The end of the Cuba travel ban would mean a bonanza in tourism to the island at a time when Fidel and Raúl are in desperate need of new revenue. But the push to lift the ban has anti-Castro supporters too. They argue that it is isolation that preserves the dictatorship and that a barrage of gringo tourists would weaken the dictatorship.
Proponents of the ban point out that a wave of European, Canadian and Latin American visitors since the mid-1990s hasn't changed a thing. They worry that American sun-seekers will only prop up a dictatorship that is most famous for slave labor, jailing dissidents and sowing revolution in the hemisphere.
With so much risk involved, any policy change will depend heavily on being able to trust the motives of U.S. leaders. Recall that it was Nixon who went to China. That's why efforts to change policy that are being led by the current crop of Democrats make so many Americans uneasy. After all, if Mr. Peterson wants to boost commerce why not push for passage of the Colombia free trade agreement? Why is he so interested in doing business with a dictator?
The dictatorship is hard up for hard currency. The regime now relies heavily on such measures as sending Cuban doctors to Venezuela in exchange for marked-down oil. But according to a recent Associated Press story, "Cuba's foreign trade plunged by more than a third in 2009," perhaps because Caracas, running out of money itself, is no longer a reliable sugar daddy. A sharp drop in nickel prices hasn't helped, and neither did three hurricanes in 2008, which devastated housing.
Cuba owes sovereign lenders billions of dollars, according to the Institute for Cuban and Cuban-American Studies at the University of Miami, and according to a June 23 Reuters report, it is so cash-strapped that it had "froze[n] up to $1 billion in the accounts of 600 foreign suppliers by the start of 2009."

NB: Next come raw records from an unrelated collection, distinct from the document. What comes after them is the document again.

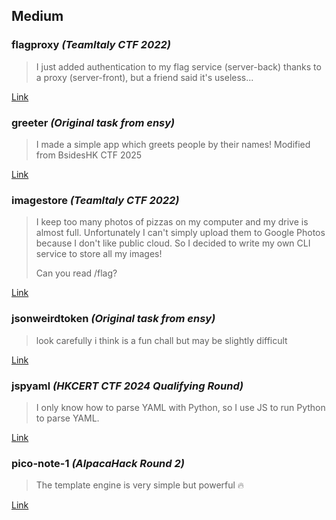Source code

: ## Medium
### flagproxy *(TeamItaly CTF 2022)*
> I just added authentication to my flag service (server-back) thanks to a proxy (server-front), but a friend said it's useless...

[Link](./sets/medium/flagproxy/dist/)

### greeter *(Original task from ensy)*
> I made a simple app which greets people by their names! Modified from BsidesHK CTF 2025

[Link](./sets/medium/greeter/dist/)

### imagestore *(TeamItaly CTF 2022)*
> I keep too many photos of pizzas on my computer and my drive is almost full. Unfortunately I can't simply upload them to Google Photos because I don't like public cloud. So I decided to write my own CLI service to store all my images!
> 
> Can you read /flag?

[Link](./sets/medium/imagestore/dist/)

### jsonweirdtoken *(Original task from ensy)*
> look carefully
> i think is a fun chall but may be slightly difficult

[Link](./sets/medium/jsonweirdtoken/)

### jspyaml *(HKCERT CTF 2024 Qualifying Round)*
> I only know how to parse YAML with Python, so I use JS to run Python to parse YAML.

[Link](./sets/medium/jspyaml/dist/)

### pico-note-1 *(AlpacaHack Round 2)*
> The template engine is very simple but powerful 🔥

[Link](./sets/medium/pico-note-1/dist/)


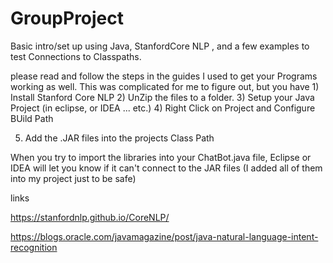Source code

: # GroupProject
Basic intro/set up using Java, StanfordCore NLP , and a few examples to test Connections to Classpaths. 

please read and follow the steps in the guides I used to get your Programs working as well. This was complicated for me to figure out, but you have 1) Install Stanford Core NLP 
2) UnZip the files to a folder.
3) Setup your Java Project (in eclipse, or IDEA ... etc.)
4) Right Click on Project and Configure BUild Path

5) Add the .JAR files into the projects Class Path

  When you try to import the libraries into your ChatBot.java file, Eclipse or IDEA will let you know if it can't connect to the JAR files (I added all of them into my project just to be safe) 


links 

https://stanfordnlp.github.io/CoreNLP/


https://blogs.oracle.com/javamagazine/post/java-natural-language-intent-recognition


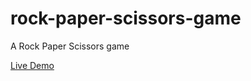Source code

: # rock-paper-scissors-game
A Rock Paper Scissors game


[Live Demo](https://mj97x.github.io/rock-paper-scissors-game/)
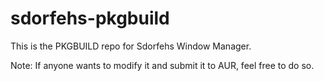 # sdorfehs-pkgbuild
This is the PKGBUILD repo for Sdorfehs Window Manager. 

Note: If anyone wants to modify it and submit it to AUR, feel free to do so.
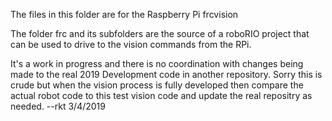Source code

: The files in this folder are for the Raspberry Pi frcvision

The folder frc and its subfolders are the source of a roboRIO project that can be used to drive to the vision commands from the RPi.

It's a work in progress and there is no coordination with changes being made to the real 2019 Development code in another repository.  Sorry this is crude but when the vision process is fully developed then compare the actual robot code to this test vision code and update the real repositry as needed.  --rkt 3/4/2019
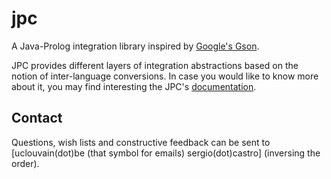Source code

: jpc
===

A Java-Prolog integration library inspired by [Google's Gson](https://sites.google.com/site/gson/gson-user-guide/ "Google's Gson").

JPC provides different layers of integration abstractions based on the notion of inter-language conversions.
In case you would like to know more about it, you may find interesting the JPC's [documentation](http://java-prolog-connectivity.github.com/ "JPC Documentation").



Contact
-------

Questions, wish lists and constructive feedback can be sent to [uclouvain(dot)be (that symbol for emails) sergio(dot)castro]
\(inversing the order\).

Now there is a serious food shortage. This month the independent media in Cuba reported that a scarcity of rice had the government so worried about civil unrest that it had to send police to accompany deliveries to shops.

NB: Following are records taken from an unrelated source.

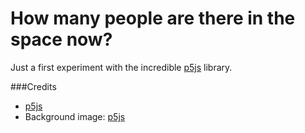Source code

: # How many people are there in the space now?

Just a first experiment with the incredible <a href="https://p5js.org">p5js</a> library.

###Credits
- <a href="https://p5js.org">p5js</a>
- Background image: <a href="https://stocksnap.io/photo/CDFFE6C72E">p5js</a>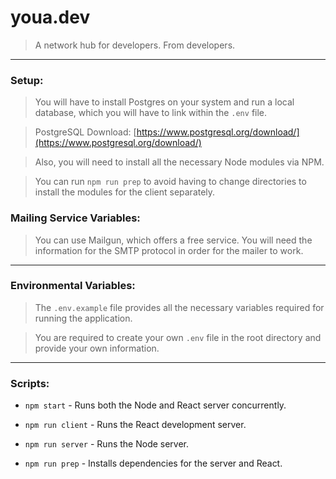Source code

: # youa.dev

> A network hub for developers. From developers.

---

### Setup:

> You will have to install Postgres on your system and run a local database, which you will have to link within the `.env` file.

> PostgreSQL Download: [https://www.postgresql.org/download/](https://www.postgresql.org/download/)

> Also, you will need to install all the necessary Node modules via NPM.

> You can run `npm run prep` to avoid having to change directories to install the modules for the client separately.

### Mailing Service Variables:

> You can use Mailgun, which offers a free service. You will need the information for the SMTP protocol in order for the mailer to work.

---

### Environmental Variables:

> The `.env.example` file provides all the necessary variables required for running the application.

> You are required to create your own `.env` file in the root directory and provide your own information.

---

### Scripts:

- `npm start` - Runs both the Node and React server concurrently.

- `npm run client` - Runs the React development server.

- `npm run server` - Runs the Node server.

- `npm run prep` - Installs dependencies for the server and React.
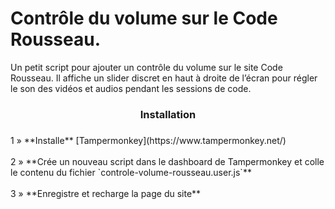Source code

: # Contrôle du volume sur le Code Rousseau.
Un petit script pour ajouter un contrôle du volume sur le site Code Rousseau. Il affiche un slider discret en haut à droite de l’écran pour régler le son des vidéos et audios pendant les sessions de code.

<h3 align="center">Installation</h3>

###

<p align="left">1 » **Installe** [Tampermonkey](https://www.tampermonkey.net/)<br><br>2 » **Crée un nouveau script dans le dashboard de Tampermonkey et colle le contenu du fichier `controle-volume-rousseau.user.js`**<br><br>3 » **Enregistre et recharge la page du site**</p>

###
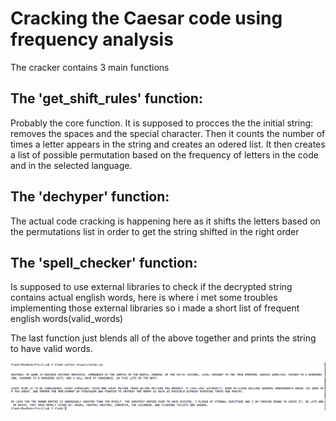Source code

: # Cracking the Caesar code using frequency analysis
The cracker contains 3 main functions

## The 'get_shift_rules' function:
Probably the core function. 
It is supposed to procces the the initial string: removes the spaces and the special character. Then it counts the number of times a letter appears in the string and creates an odered list. It then creates a list of possible permutation based on the frequency of letters in the code and in the selected language.

## The 'dechyper' function:
The actual code cracking is happening here as it shifts the letters based on the permutations list in order to get the string shifted in the right order

## The 'spell_checker' function:
Is supposed to use external libraries to check if the decrypted string contains actual english words, here is where i met some troubles implementing those external libraries so i made a short list of frequent english words(valid_words)

The last function just blends all of the above together and prints the string to have valid words.

![alt text](https://github.com/VladCroitoru/SI-labs/blob/master/Lab%203/results.png "Cracked codes")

This has the regime scrambling. Several sources reported to me that the Roman Catholic cardinal from Havana, Jaime Ortega, was on a secretive trip to Washington last week to lobby for an end to the travel ban. One of his meetings was rumored to be with the State Department's assistant secretary for Western Hemisphere Affairs, Arturo Valenzuela. The State Department declined to tell me if this was true or not.

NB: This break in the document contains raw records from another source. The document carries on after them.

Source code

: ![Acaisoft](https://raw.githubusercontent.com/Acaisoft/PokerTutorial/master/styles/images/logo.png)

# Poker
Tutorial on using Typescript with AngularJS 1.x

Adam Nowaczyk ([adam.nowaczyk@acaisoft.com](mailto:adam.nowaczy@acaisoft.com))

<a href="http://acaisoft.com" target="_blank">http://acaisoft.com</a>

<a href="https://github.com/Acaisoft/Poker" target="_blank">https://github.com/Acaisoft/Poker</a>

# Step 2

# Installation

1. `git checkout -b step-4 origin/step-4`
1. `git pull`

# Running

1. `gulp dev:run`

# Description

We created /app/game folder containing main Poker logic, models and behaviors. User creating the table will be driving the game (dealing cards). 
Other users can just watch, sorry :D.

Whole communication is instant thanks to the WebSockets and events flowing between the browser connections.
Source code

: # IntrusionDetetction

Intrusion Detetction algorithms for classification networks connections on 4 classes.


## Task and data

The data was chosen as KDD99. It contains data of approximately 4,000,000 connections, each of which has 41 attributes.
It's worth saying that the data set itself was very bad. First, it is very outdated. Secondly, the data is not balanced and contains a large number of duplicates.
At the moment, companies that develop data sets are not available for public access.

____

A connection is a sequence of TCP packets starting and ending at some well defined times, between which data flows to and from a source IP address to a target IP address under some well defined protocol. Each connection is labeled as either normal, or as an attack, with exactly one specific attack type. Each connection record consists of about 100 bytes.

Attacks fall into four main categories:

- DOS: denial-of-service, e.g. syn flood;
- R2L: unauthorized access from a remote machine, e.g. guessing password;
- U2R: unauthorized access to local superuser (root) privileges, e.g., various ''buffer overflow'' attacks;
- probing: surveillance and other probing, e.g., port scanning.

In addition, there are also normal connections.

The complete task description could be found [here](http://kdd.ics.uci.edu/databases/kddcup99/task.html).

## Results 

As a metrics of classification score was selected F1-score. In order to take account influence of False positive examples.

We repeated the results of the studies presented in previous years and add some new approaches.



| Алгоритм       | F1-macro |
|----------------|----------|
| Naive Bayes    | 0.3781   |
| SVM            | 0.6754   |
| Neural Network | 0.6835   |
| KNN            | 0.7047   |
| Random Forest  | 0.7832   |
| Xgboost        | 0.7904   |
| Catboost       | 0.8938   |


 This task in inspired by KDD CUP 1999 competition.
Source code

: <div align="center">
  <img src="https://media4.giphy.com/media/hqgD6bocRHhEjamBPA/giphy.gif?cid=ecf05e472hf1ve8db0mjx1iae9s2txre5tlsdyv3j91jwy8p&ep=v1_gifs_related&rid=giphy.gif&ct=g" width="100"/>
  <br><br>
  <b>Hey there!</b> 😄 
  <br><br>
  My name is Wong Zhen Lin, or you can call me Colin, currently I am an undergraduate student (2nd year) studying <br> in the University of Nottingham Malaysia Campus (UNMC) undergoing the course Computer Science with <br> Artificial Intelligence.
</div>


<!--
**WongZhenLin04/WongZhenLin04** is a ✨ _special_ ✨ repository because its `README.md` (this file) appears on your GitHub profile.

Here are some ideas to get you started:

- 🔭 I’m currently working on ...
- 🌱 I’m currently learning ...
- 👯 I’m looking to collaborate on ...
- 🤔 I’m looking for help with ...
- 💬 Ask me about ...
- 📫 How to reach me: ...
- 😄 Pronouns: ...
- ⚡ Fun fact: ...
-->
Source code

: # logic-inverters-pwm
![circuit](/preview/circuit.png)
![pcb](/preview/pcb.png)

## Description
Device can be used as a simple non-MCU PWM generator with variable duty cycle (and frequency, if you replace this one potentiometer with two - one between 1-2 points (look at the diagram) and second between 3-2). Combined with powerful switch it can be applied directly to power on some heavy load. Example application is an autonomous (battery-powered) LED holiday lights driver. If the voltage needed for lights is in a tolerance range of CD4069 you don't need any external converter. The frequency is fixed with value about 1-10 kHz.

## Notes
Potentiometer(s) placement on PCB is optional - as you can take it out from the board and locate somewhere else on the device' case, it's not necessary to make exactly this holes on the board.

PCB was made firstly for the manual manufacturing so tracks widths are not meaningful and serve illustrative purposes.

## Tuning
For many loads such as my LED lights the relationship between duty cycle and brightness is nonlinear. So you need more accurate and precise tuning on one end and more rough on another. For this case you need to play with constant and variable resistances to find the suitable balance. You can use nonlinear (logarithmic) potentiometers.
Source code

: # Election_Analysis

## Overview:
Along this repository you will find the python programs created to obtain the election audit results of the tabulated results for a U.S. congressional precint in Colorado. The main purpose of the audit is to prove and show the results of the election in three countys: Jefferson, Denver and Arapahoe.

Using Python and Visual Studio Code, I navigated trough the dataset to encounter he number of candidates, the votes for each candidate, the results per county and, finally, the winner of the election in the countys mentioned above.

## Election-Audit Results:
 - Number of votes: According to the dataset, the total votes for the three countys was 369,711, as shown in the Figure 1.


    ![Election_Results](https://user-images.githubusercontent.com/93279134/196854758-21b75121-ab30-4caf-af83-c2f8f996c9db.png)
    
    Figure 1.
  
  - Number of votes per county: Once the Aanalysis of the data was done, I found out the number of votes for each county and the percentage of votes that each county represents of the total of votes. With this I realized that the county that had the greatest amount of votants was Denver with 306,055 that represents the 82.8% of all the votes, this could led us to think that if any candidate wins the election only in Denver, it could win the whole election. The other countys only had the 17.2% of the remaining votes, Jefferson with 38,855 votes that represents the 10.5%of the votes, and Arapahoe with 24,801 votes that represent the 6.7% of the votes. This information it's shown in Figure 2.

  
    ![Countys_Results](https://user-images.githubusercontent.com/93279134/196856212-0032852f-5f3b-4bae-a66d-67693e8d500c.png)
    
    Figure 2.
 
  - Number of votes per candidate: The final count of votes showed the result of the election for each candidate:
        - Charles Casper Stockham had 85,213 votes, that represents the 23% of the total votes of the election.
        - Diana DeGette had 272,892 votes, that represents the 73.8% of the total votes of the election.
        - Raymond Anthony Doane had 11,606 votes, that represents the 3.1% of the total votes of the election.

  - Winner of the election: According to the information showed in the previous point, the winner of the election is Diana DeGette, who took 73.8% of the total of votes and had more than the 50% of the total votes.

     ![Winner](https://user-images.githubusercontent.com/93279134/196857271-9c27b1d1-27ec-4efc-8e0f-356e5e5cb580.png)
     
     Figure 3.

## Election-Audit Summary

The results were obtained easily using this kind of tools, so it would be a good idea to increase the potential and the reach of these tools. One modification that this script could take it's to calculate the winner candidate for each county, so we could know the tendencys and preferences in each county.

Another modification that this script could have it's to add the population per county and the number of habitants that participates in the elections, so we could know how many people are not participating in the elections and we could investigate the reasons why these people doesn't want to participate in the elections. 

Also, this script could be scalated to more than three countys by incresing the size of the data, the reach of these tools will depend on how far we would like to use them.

Other sources said that the cardinal reached out to members of Congress, including House Foreign Affairs Committee Chairman Howard Berman and his staffer Peter Quilter. I queried Mr. Berman's office but got no reply. Regular readers of this column know Mr. Quilter's politics. As I reported in April, he traveled with Sen. John Kerry's staffer Fulton Armstrong to Tegucigalpa to warn Hondurans who backed the removal of Mr. Zelaya that they are still in the doghouse.
While Castro relies on the embargo to explain Cuban poverty, he does, it seems, badly need gringo tourism, which he could control. And if Cardinal Ortega has decided to intervene on behalf of the regime's needs, it would not be surprising. He has long been viewed by human-rights advocates—such as former political prisoner Armando Valladares, a practicing Catholic—as more a tool of the regime than a champion of the oppressed. A kinder assessment of the cardinal suggests that he's trying to boost the Church's power on the island. In either case, acting as an emissary to Washington right now would make sense.
But for those interested in Cuban freedom it is bizarre. For the first time in history the Castros are cornered. Yet rather then negotiate from a position of strength, Democrats seem to want to give relief to the dictatorship.